Barnett (6-3, 259 pounds) didn't perform well at the 2017 combine in Indianapolis. Even though he was dealing with the flu, he wanted to show more. But on Thursday night, that lackluster performance didn't seem to bother Douglas, who raved about his technique and even dropped some scouty lingo with the phrase "ankle flexion." 

Stripling, meanwhile, compared Barnett's bend as a pass rusher to former Colts great Dwight Freeney. 

"I think that's athletic ability to me, even though it's not a 40-yard time," Stripling said. "It's the ability to get low, reduce the surface and turn the corner. And I think that's one of his strong suites."

And then there's something Barnett has that simply can't be coached: instincts. Barnett, according to Stripling, has the unique ability to leave his gap responsibility at exactly the right time, when necessary to make a play: 

"I would say, 'Derek, how did you know the ball was going there?' He'd say, 'I just knew it.'"

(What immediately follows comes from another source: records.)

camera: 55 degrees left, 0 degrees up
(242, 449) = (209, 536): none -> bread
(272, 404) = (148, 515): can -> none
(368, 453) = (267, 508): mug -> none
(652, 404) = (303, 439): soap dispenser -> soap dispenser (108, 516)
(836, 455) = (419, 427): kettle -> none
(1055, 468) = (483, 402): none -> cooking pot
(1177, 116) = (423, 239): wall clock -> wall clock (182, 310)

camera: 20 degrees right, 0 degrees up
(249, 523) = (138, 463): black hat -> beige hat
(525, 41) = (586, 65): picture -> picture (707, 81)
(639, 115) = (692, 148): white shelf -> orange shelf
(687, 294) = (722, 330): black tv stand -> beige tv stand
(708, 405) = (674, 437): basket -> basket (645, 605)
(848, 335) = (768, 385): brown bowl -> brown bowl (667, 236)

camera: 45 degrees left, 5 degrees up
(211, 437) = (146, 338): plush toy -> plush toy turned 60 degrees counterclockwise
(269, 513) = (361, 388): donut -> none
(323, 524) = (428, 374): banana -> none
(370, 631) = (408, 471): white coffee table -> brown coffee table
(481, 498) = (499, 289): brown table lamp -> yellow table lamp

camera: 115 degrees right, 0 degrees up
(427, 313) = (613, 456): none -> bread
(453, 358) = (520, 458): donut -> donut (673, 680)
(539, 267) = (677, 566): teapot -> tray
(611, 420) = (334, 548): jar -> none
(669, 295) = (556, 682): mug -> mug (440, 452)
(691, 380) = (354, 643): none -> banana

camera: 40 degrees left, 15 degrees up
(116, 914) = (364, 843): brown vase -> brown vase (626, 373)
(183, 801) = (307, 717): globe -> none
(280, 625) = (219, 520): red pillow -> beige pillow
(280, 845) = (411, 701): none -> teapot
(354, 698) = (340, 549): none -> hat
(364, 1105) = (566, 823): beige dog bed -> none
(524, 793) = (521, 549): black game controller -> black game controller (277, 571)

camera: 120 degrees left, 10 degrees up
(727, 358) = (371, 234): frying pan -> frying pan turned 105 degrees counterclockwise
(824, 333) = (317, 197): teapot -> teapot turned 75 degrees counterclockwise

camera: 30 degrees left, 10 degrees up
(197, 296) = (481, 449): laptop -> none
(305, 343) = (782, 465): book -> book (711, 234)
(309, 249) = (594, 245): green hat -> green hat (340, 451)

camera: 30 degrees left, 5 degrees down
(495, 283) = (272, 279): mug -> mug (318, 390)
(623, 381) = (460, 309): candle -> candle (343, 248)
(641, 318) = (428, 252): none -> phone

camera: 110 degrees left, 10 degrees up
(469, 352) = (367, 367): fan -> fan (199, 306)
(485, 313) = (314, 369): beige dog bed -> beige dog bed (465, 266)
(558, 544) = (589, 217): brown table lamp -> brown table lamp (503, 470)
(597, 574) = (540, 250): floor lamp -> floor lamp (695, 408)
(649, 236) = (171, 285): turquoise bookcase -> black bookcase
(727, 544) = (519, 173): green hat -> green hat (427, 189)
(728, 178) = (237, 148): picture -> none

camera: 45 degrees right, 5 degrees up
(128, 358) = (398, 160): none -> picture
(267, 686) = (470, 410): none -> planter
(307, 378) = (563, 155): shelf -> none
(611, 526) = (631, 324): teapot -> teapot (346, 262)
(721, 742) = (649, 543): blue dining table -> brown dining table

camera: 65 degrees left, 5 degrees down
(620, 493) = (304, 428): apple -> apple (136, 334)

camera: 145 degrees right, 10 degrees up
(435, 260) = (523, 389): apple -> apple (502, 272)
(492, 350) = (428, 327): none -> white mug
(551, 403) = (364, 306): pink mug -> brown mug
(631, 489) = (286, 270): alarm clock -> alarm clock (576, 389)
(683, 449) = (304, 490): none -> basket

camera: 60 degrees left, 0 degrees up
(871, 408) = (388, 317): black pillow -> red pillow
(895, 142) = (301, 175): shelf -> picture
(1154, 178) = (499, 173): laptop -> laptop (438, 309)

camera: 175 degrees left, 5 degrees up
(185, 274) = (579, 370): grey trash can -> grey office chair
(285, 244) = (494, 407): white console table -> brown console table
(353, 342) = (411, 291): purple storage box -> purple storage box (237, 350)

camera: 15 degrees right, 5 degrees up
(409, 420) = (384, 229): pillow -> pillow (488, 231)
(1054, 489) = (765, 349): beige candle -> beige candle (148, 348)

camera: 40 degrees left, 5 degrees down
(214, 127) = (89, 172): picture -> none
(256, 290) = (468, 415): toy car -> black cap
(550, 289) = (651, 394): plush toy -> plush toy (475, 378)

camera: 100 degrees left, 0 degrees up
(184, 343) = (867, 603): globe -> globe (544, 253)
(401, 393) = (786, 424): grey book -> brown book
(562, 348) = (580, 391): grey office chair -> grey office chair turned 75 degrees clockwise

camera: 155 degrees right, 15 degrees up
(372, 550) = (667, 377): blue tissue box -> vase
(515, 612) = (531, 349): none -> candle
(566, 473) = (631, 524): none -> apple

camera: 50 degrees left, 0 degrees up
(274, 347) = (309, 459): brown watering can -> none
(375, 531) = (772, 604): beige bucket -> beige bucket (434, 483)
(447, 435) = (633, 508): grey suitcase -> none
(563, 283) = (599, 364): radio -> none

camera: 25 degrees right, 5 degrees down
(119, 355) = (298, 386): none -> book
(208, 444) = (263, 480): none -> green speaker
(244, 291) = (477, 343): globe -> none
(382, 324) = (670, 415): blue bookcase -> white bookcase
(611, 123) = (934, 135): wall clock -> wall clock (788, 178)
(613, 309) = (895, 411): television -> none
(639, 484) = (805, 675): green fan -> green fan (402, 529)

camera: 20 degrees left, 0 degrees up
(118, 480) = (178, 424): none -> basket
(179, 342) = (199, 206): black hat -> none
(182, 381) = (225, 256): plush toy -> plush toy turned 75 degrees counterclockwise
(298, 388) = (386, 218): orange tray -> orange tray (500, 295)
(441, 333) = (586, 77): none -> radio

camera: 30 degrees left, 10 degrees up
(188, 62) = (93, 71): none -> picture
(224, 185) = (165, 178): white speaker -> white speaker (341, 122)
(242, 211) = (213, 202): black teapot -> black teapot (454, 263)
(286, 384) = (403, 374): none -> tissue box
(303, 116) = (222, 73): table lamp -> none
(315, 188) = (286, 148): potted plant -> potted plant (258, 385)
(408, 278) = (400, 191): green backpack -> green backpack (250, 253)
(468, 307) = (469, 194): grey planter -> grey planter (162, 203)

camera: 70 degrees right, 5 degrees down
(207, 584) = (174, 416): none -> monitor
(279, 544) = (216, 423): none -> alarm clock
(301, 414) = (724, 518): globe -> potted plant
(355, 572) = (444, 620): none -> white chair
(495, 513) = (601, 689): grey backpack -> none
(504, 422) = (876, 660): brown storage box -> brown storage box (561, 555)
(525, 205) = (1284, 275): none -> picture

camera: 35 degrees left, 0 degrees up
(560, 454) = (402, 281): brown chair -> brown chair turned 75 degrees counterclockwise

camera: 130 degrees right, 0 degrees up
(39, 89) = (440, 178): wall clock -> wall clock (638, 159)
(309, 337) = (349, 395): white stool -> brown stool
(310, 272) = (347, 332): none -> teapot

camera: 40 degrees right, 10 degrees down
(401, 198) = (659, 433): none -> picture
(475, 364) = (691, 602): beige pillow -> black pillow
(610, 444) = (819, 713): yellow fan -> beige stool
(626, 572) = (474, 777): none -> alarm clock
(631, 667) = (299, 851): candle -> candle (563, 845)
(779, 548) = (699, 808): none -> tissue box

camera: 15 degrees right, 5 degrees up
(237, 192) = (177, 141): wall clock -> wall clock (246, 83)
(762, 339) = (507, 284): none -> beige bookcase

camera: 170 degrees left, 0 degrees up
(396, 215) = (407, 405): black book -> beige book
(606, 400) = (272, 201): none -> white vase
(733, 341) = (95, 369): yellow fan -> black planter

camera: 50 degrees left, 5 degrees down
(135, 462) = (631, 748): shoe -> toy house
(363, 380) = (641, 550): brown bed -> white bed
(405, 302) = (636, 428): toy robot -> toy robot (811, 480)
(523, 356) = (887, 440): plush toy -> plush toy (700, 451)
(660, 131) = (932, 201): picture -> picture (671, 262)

For Stripling, Thursday night at the Ben Franklin Parkway was quite a thrill. A college coach since 1977, this was the first NFL draft he had ever attended. Hours after the Eagles used their 14th pick to take Barnett and hours after the hoopla surrounding the event had faded, Stripling sat up late with Barnett, his mother Christine and the rest of the family, reminiscing and reflecting. 

A little earlier in the night, when Barnett's name was called, Stripling happened to be seated near a group of inquisitive Eagles fans. 

"They were saying, 'who is this guy?'" Stripling recalled. "And I said, 'you're going to love this guy. He's going to work hard, he's going to be tough, he's going to make plays, you're going to love him.' I'm excited for him, it's going to be a good fit."